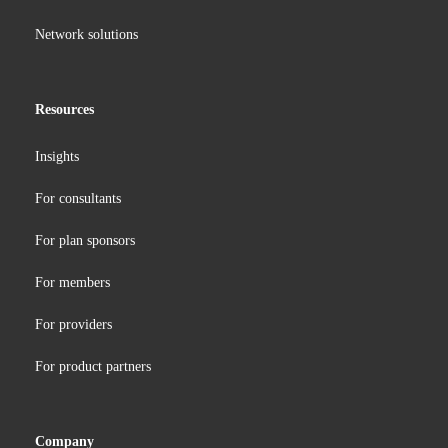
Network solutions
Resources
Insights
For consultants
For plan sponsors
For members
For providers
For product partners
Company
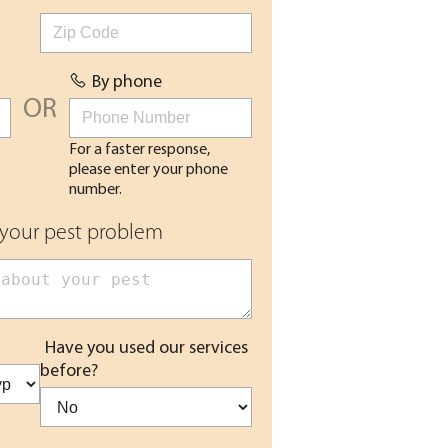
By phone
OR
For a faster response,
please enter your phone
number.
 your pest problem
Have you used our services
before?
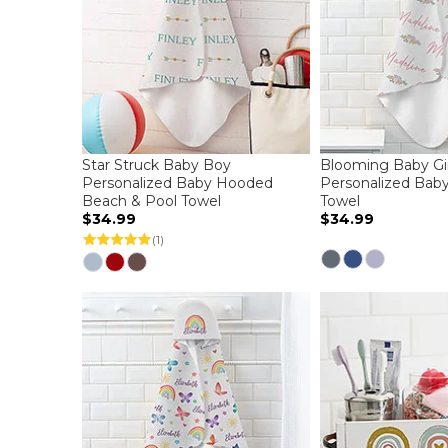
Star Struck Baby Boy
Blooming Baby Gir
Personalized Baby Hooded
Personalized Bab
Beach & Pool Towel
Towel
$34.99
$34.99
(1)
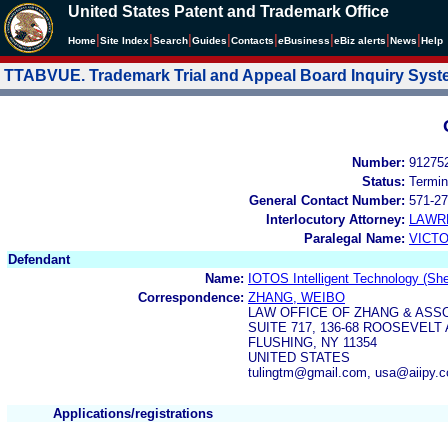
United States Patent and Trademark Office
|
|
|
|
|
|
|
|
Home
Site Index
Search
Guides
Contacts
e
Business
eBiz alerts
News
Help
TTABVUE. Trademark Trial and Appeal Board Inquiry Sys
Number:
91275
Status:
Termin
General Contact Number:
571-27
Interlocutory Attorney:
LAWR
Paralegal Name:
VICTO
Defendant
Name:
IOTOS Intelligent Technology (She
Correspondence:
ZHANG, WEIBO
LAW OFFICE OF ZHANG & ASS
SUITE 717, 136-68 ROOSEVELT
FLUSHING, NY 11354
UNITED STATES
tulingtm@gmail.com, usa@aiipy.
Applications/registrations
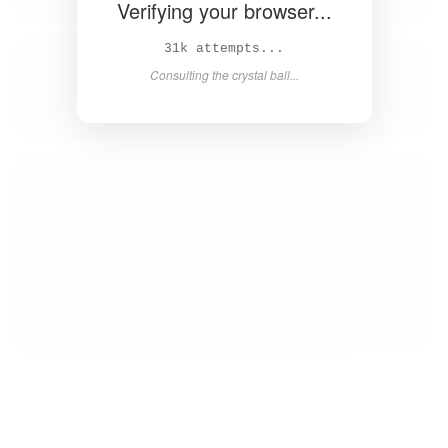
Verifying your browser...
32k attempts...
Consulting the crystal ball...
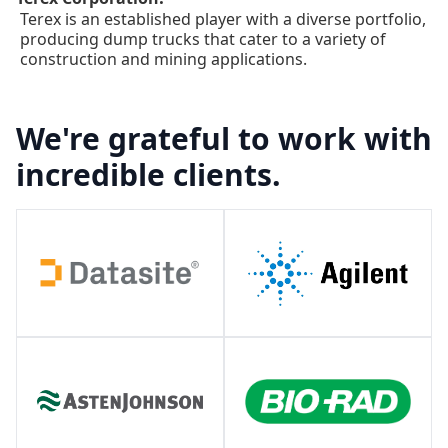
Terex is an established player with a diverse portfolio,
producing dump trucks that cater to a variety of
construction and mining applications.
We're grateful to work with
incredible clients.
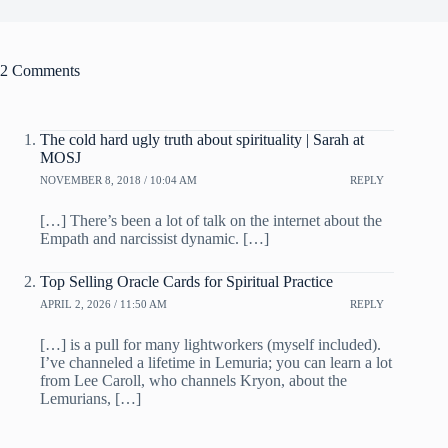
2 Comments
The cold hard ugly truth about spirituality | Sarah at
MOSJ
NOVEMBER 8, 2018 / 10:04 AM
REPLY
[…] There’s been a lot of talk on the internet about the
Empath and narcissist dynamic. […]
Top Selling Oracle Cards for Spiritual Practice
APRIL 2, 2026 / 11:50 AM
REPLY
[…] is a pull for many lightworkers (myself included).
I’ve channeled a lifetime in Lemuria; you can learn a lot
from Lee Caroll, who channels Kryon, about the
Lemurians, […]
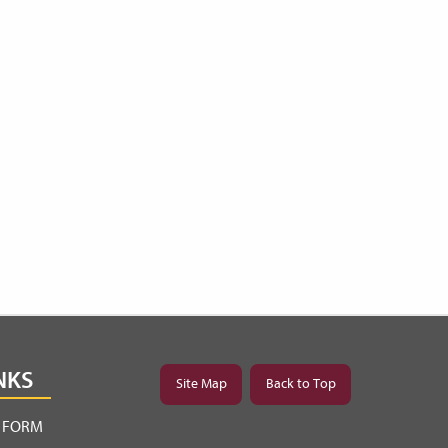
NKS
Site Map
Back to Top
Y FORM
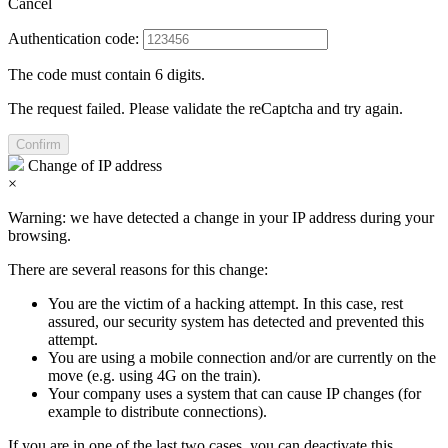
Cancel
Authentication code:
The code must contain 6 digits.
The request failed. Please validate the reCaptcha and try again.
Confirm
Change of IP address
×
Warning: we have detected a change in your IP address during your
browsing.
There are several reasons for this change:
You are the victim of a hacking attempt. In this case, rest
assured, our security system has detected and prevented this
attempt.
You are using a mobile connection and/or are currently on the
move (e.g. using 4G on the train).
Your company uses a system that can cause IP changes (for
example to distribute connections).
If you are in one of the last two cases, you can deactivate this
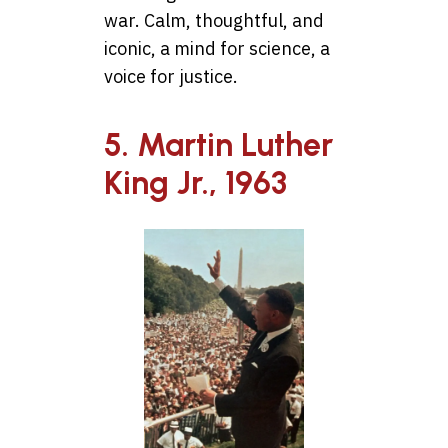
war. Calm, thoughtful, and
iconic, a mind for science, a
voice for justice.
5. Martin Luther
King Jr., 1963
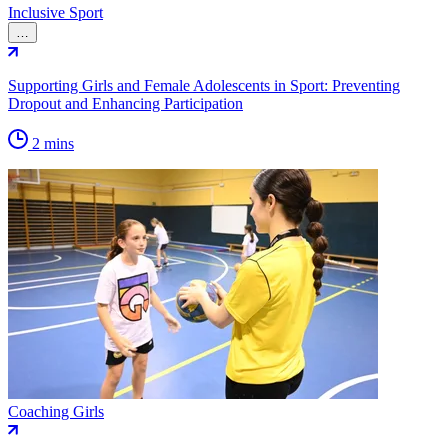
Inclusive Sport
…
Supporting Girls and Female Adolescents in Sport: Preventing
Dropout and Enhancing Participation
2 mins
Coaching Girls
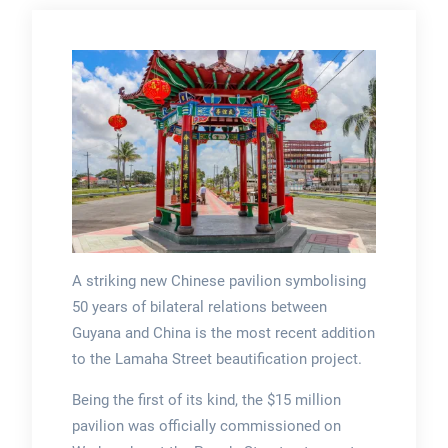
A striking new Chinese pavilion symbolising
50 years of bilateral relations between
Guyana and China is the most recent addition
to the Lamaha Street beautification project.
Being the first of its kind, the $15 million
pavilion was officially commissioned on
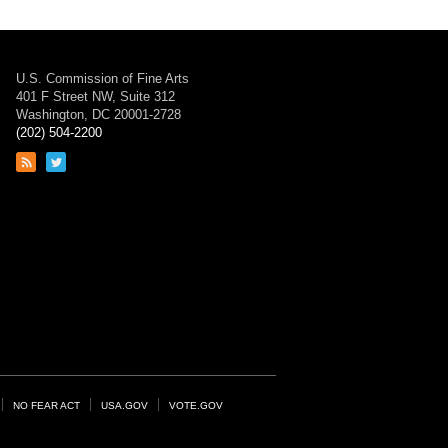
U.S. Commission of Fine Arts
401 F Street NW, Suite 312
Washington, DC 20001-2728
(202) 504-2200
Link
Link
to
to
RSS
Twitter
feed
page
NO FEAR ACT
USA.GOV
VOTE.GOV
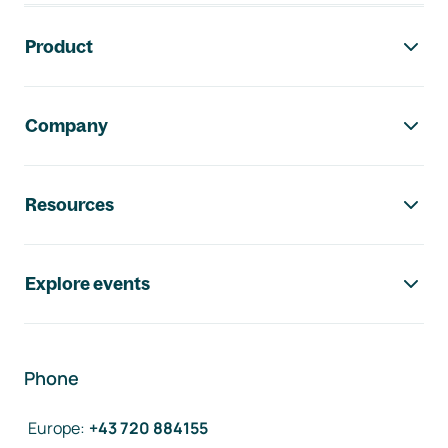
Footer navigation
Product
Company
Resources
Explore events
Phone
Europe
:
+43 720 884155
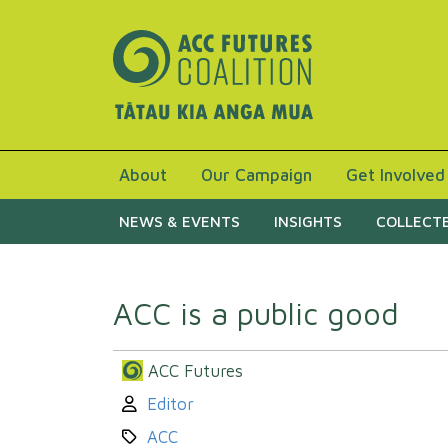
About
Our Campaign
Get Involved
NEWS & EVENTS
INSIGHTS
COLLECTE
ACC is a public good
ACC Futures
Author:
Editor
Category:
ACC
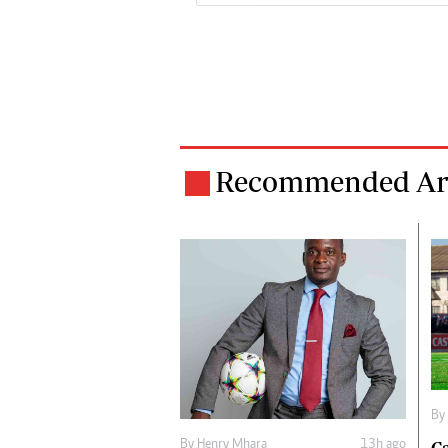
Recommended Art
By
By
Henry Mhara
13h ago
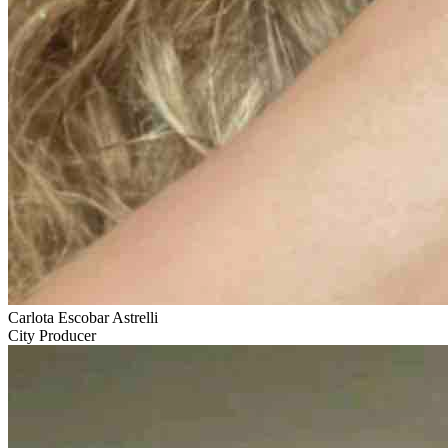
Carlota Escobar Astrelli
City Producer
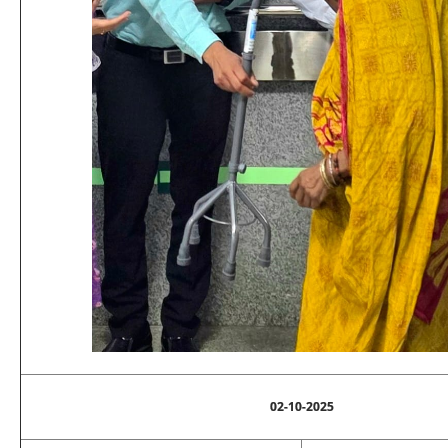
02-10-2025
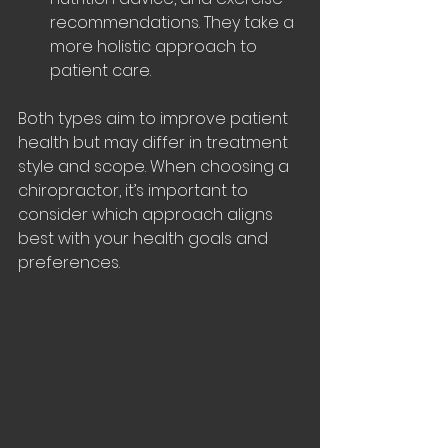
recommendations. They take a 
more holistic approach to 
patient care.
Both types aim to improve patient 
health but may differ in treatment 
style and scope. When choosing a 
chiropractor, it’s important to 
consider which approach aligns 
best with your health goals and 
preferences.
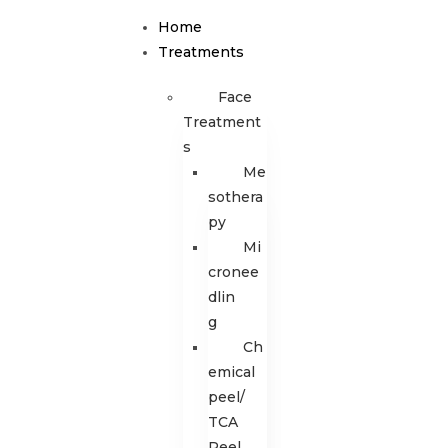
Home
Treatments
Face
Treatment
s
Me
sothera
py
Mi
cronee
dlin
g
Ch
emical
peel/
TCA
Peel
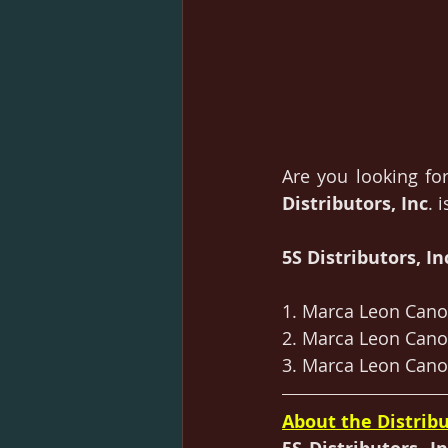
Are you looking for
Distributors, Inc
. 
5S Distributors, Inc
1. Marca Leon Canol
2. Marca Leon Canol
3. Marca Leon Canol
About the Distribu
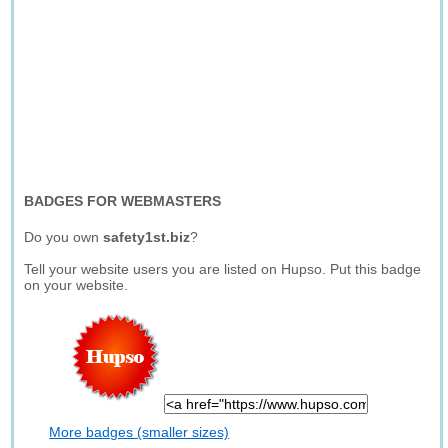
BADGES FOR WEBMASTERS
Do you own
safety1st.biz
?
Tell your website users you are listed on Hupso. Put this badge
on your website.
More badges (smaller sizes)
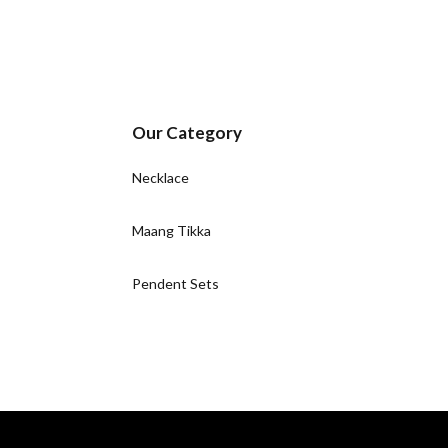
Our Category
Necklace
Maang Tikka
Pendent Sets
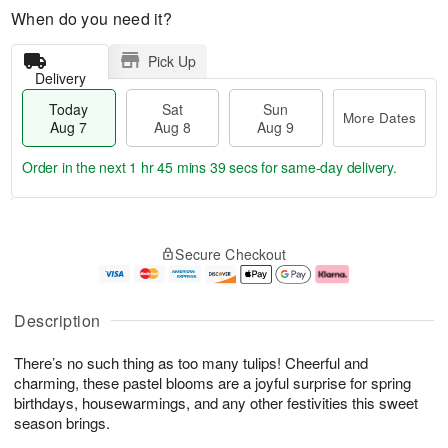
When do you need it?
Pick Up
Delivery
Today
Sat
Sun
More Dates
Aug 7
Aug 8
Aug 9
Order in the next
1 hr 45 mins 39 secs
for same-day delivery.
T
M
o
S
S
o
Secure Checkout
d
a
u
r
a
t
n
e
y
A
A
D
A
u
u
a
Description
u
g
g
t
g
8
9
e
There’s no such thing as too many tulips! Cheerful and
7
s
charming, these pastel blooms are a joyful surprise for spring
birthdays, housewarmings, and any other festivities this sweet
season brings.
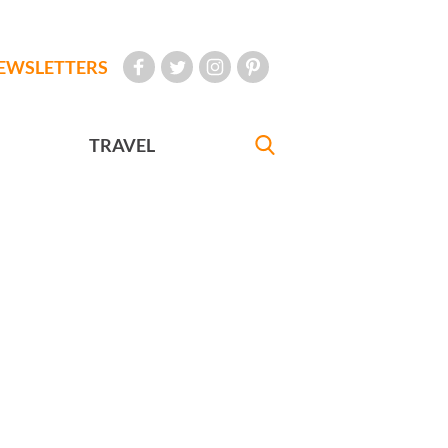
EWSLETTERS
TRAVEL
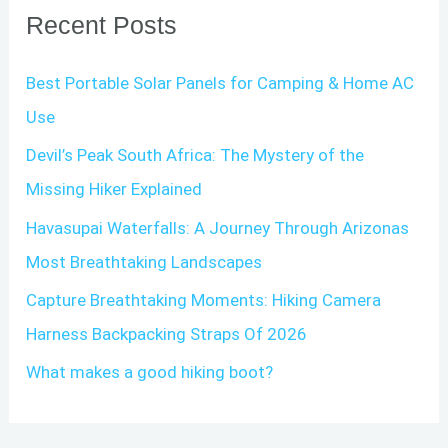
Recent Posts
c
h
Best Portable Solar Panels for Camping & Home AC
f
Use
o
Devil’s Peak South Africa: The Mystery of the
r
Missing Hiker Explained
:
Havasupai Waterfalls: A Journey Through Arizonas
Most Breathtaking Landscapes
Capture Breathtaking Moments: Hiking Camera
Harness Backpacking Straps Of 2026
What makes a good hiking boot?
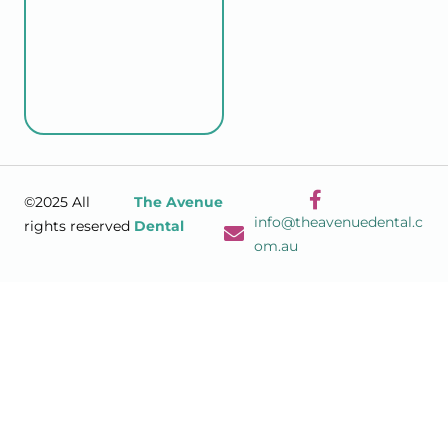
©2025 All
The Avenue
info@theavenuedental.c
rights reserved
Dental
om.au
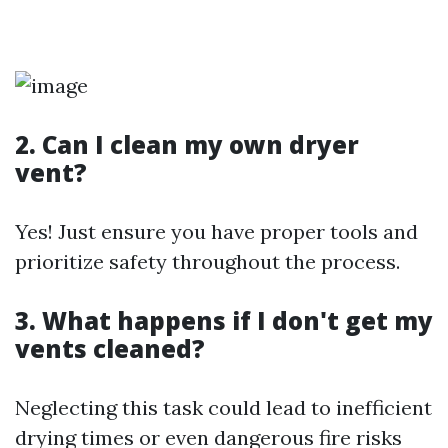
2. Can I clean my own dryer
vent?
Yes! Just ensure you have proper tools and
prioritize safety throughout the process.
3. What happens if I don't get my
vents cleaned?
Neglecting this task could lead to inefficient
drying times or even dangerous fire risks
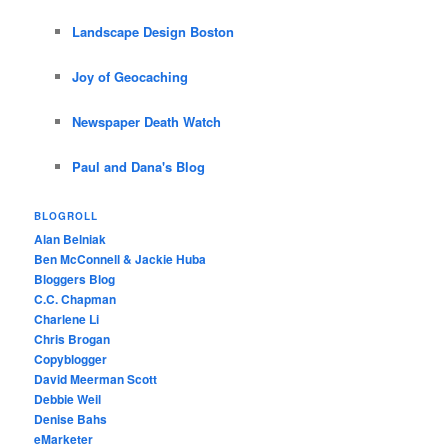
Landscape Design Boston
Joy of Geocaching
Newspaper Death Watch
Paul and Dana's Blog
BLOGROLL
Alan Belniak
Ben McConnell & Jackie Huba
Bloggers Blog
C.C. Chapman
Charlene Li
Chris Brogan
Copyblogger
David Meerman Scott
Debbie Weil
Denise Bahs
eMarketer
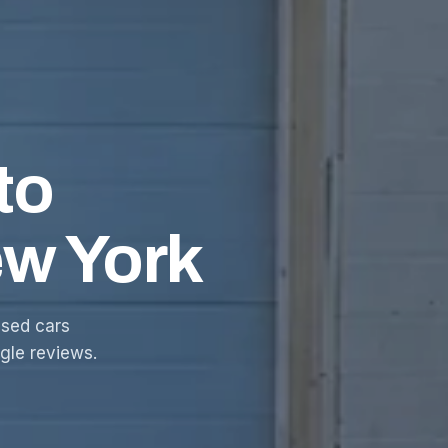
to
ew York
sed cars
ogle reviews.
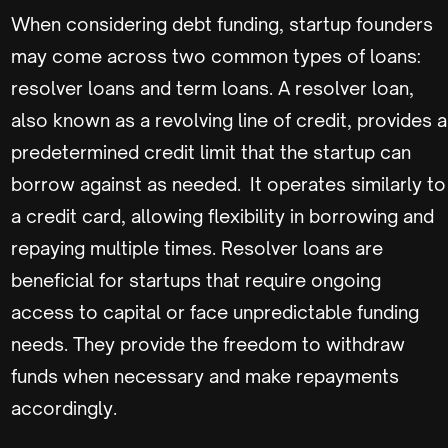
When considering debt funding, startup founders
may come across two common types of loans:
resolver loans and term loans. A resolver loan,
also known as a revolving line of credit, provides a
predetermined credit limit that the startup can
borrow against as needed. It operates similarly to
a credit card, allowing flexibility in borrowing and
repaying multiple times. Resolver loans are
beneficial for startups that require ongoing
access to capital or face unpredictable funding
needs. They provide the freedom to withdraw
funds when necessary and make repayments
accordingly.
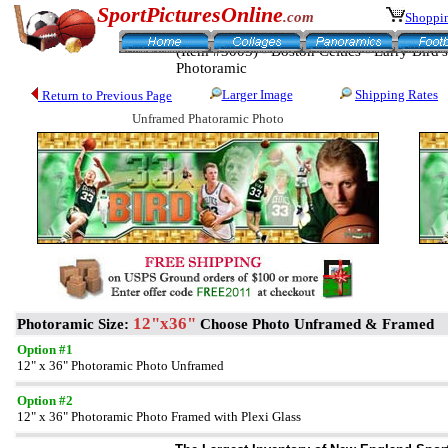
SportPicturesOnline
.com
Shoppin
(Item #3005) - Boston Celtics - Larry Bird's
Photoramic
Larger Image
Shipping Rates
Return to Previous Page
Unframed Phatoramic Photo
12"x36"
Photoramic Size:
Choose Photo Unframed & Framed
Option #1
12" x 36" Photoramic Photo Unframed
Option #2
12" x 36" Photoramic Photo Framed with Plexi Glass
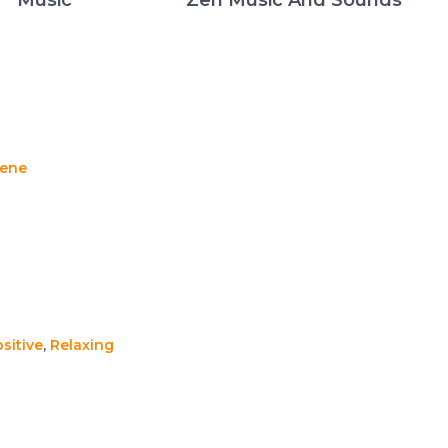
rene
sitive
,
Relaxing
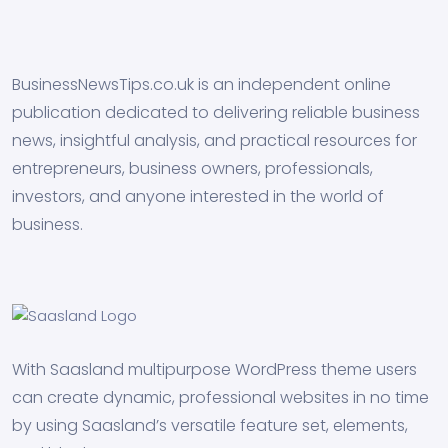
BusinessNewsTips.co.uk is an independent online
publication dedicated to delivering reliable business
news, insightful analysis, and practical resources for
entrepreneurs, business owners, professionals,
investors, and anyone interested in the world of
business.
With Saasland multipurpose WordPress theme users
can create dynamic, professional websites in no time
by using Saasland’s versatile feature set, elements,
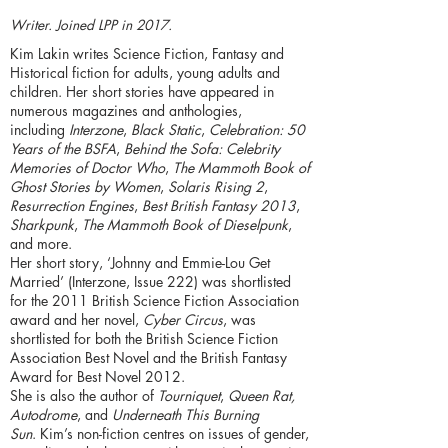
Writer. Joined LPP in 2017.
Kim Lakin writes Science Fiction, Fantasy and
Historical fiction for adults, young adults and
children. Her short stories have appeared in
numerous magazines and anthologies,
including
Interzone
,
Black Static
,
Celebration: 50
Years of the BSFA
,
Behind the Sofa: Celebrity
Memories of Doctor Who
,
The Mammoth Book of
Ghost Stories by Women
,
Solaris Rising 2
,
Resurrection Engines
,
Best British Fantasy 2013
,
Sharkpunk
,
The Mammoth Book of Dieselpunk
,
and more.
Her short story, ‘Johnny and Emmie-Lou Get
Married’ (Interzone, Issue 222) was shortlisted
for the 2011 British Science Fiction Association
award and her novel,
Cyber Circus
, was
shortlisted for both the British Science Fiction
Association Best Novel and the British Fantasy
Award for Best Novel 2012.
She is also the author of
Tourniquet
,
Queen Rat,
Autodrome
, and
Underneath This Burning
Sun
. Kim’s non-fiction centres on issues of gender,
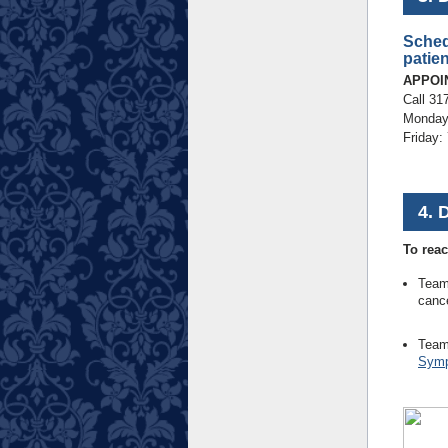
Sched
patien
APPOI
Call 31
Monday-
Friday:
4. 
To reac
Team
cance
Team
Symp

◆ ◆ ◆ ◆ ◆

Copy the records word for word, starting with the line that contains "BADGES FOR WEBMASTERS" and going on through the line that contains "Pendent Sets", with both of those lines included. Leave the pictures out of your copy.

BADGES FOR WEBMASTERS
Do you own
safety1st.biz
?
Tell your website users you are listed on Hupso. Put this badge
on your website.
More badges (smaller sizes)
Our Category
Necklace
Maang Tikka
Pendent Sets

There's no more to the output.